For me, wellness begins in a worldview that perceives the unfathomable intelligence of nature and the lawful, balanced ecosystems that form her body. In this view, human, animal, and plant life are part of one organism. I'm a cell in the organ of humanity, in the body of organic life, in the being of Great Nature. 

I experience the unity of nature not as a pleasant idea, but as a fact. With this perception comes a corresponding feeling of trust in her capacity to organize herself, and respect to desist from meddling in her designs. I also perceive that there is an energetic matrix, including consciousness, underlying the physical world of objects and bodies. In other words, physical phenomena do not give rise to life and consciousness, but rather consciousness and life give rise to physical bodies. 

So the fractal ecosystem of nature exists atop a substrate pattern of life completely invisible to instruments that measure phenomena in the world of objects. The only instrument that I know of that can perceive and measure the underlying energetic matrix invisible to scientific instruments is the human instrument, with the caveat that the instrument is not only thinking, feeling, and sensing but is also conscious of itself. 

To be in the face of the awesome mystery of nature gives rise to a profound humility, notably absent from the prevalent mode of science. Can we evolve a science and medicine that is able to be humbled in the face of this mystery; that works in our uniquely human manner with our big head brain, in harmony with our mother, the great body of which we are a part? 

I suspect humanity has had such science and medicine in antiquity but we don't recognize it from the perspective and values of the prevailing paradigm. Its indications are present in the monuments and traditions surviving from the preindustrial past. Our current science and medicine are profoundly primitive, simply because they look at the part to the exclusion of the whole. 

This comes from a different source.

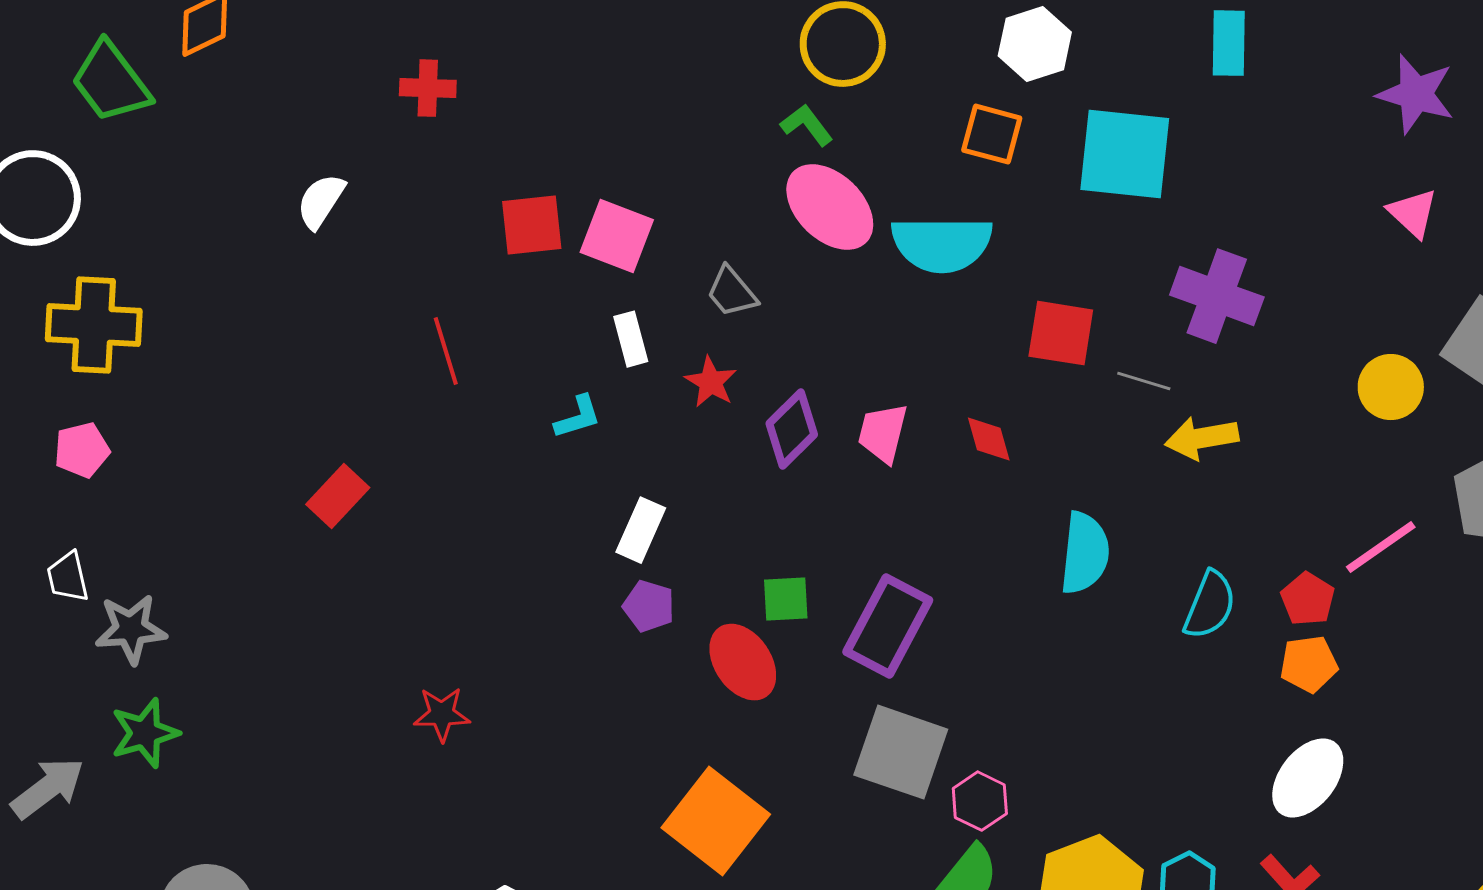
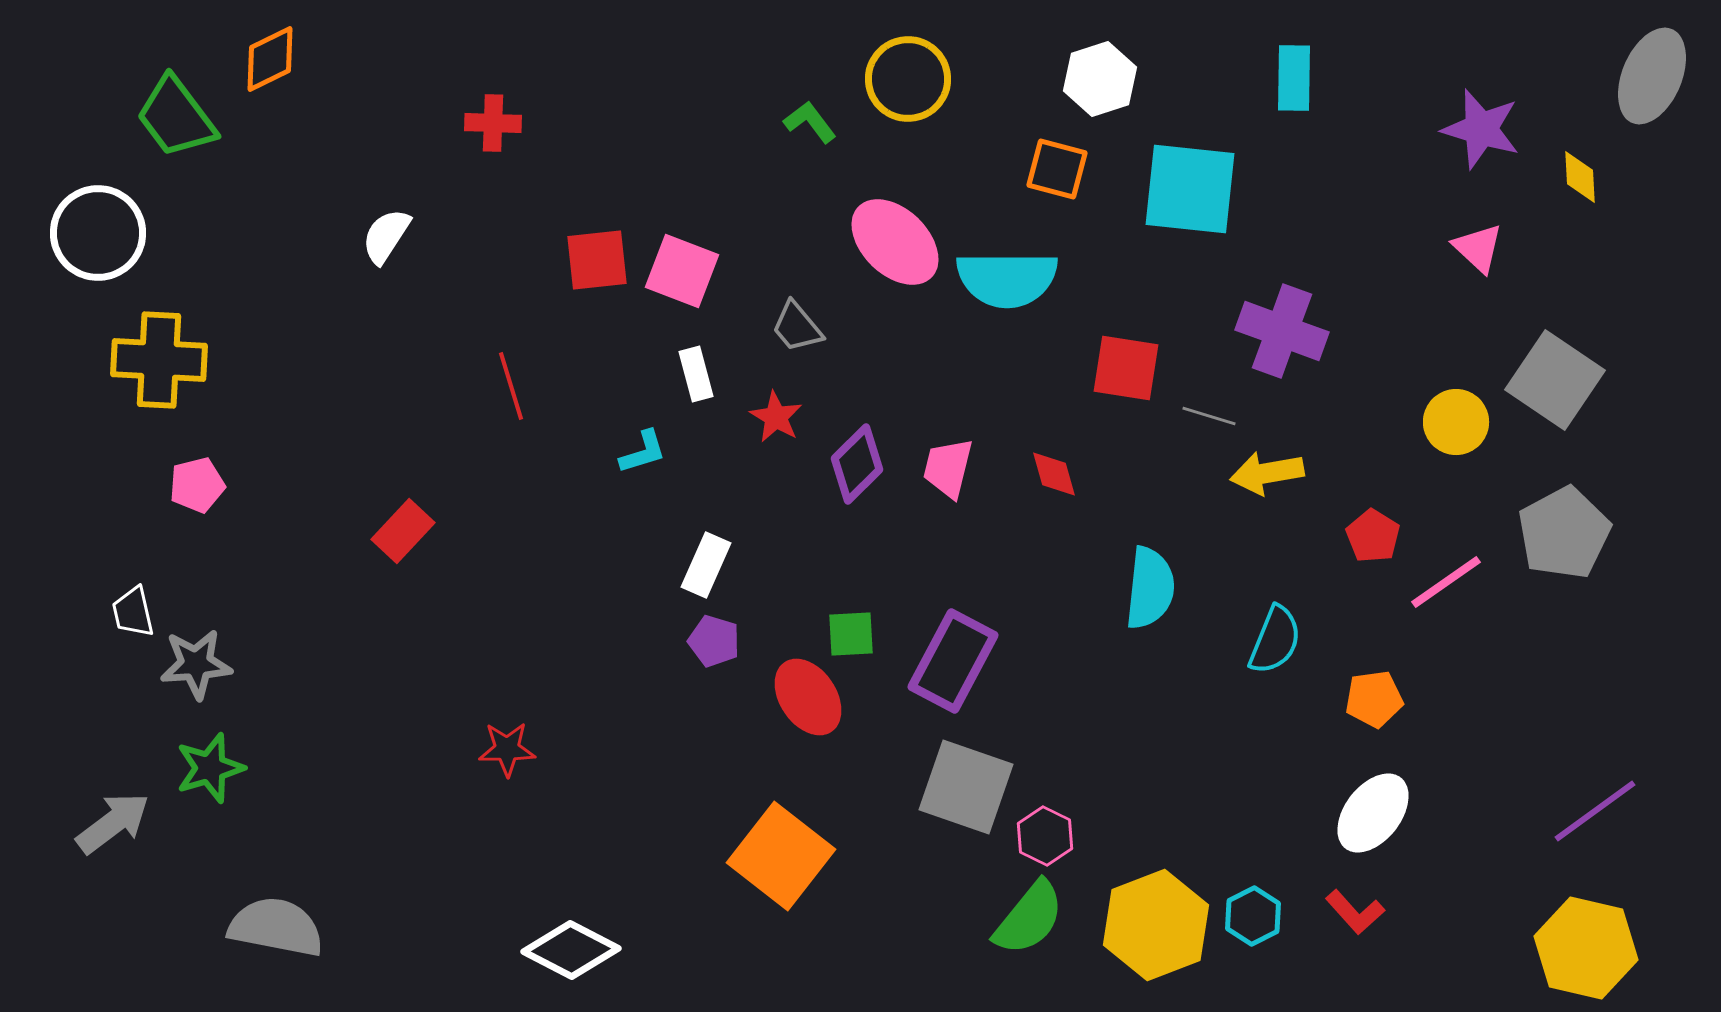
green L-shape: (807, 125) -> (810, 122), moved
pink pentagon: (82, 450) -> (197, 485), moved
red pentagon: (1308, 599) -> (1373, 536), moved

In contrast, holistic health modalities are so named because they address the terrain of the whole person. They take into account not only one's physiological state but also one's inner life and vital energy. They consider the environment in which a person lives as well, including the presence of toxins in food, water, air, and the electromagnetic spectrum; the presence of healthy, engaged, in-person relationships. They also consider the emotional atmosphere, the absence or presence of fear, anxiety, and depression. True holistic health modalities seek to find and address the causes of illness, not suppress symptoms with technology. 

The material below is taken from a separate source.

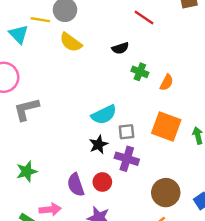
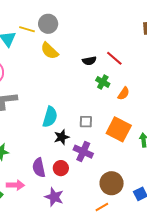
red line: (144, 18) -> (114, 58), moved
cyan semicircle: (104, 115) -> (50, 117), moved, turned -55
gray square: (126, 132) -> (86, 122), moved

The holistic view sees illness as the means by which a body cleanses and rebalances within its own intrinsic, intelligent ecosystem. In this view, illness is something to allow and support with cleansing and nutrition, and with the result of increased resilience. Holistic health modalities see that suppressing symptoms, both individually and collectively, increase the force of the underlying causes of illness. 

Can there be a science and medicine of wholes, that utilizes powerful methods of inquiry and discovery to work in harmony, rather than against nature; that includes the humility of the understanding that "I don't know"; that respects the underlying fabric of life and consciousness? 

I believe there can be such a science, that humanity is destined for this. The first step, I think, is acknowledging the limitation of the worldview that sees nature as an enemy to be defeated with technology and begins to inquire into more fundamentally harmonious means of actualizing our purpose.